Given text
At the 11th hour of the 2002 Utah legislative session, state lawmakers were not working on some way to boost funding within the education budget, or trying to pass some social welfare package?
They were trying desperately to slap U President Bernie Machen on the hand.
In a petty and vindictive bit of maneuvering, the Legislature feverishly spent its last bit of time debating Senate Bill 147, a bit of legislation sponsored by Sen. Michael Waddoups, R?Salt Lake.
The bill, which sought to cut Machen’s pay in half for his refusal to abandon a longstanding U policy of prohibiting students and faculty members from bringing firearms to campus, was little more than a misguided waste of time and effort that fortunately wound up where it belonged all along?in the garbage.
Though the Senate passed the proposal by a 15-11 margin, the House killed it with a 37-34 vote against the measure. Still, it should never have got that far.
Though Waddoups claimed the bill was not aimed specifically at Machen or the U, citing thinly veiled suggestions of punishing university administrators who support policies that violate state statutes, his motives could hardly be more transparent.
Machen will not bend the U’s policy to comply with state Attorney General Mark Shurtleff’s ruling that the Legislature alone has the power to prohibit where firearms may be carried, and Waddoups, who authored that particular law and has made no secret of the fact that he carries a concealed weapon, has his pants in a twist over it.

Records from a data collection
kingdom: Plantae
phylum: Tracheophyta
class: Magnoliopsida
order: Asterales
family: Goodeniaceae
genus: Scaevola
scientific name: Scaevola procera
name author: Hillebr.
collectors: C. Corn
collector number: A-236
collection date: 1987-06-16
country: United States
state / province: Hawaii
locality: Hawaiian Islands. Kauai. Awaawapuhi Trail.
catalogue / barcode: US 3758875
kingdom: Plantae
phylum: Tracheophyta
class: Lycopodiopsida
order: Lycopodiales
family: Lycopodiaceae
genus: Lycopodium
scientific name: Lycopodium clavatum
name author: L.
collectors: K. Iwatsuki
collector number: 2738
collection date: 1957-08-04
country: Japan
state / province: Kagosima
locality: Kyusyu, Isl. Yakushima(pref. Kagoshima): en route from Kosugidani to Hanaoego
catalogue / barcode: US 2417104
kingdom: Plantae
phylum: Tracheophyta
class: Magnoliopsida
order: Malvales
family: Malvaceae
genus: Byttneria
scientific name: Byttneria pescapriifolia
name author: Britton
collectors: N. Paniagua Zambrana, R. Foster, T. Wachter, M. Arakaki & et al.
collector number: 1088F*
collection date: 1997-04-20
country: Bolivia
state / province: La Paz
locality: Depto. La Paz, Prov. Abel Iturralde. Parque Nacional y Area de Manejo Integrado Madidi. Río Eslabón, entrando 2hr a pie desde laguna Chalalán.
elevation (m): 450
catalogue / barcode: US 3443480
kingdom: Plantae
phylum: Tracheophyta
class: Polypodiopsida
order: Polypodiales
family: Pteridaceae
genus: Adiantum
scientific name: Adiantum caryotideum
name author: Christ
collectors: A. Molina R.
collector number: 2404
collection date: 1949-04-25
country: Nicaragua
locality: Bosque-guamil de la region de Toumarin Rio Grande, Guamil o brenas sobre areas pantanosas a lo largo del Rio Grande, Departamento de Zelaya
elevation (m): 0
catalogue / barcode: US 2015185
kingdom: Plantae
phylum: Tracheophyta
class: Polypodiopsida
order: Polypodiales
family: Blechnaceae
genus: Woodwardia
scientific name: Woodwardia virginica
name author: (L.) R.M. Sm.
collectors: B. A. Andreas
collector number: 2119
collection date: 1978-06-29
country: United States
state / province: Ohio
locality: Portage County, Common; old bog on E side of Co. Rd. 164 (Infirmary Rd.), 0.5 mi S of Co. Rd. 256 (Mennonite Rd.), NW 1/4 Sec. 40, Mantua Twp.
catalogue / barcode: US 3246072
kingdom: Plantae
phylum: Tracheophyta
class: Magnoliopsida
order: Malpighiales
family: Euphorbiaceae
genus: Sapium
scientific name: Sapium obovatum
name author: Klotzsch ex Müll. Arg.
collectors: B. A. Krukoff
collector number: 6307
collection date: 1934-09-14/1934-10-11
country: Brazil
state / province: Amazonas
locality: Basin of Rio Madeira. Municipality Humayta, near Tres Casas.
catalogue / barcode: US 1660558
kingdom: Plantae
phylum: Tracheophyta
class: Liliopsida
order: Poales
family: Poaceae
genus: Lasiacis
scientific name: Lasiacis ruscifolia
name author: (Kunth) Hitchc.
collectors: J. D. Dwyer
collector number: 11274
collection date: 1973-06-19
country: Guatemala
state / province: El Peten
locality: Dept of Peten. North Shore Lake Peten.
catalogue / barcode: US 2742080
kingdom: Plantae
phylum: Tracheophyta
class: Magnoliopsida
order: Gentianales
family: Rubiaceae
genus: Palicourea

List of tasks
A: Return the passage of the editorial on Senate Bill 147 between "They were trying" and "Waddoups, R?Salt Lake.", inclusive.
B: According to the editorial on Senate Bill 147, by what vote did the House kill the bill?

Responses for each task
A:
They were trying desperately to slap U President Bernie Machen on the hand.
In a petty and vindictive bit of maneuvering, the Legislature feverishly spent its last bit of time debating Senate Bill 147, a bit of legislation sponsored by Sen. Michael Waddoups, R?Salt Lake.

B: 37-34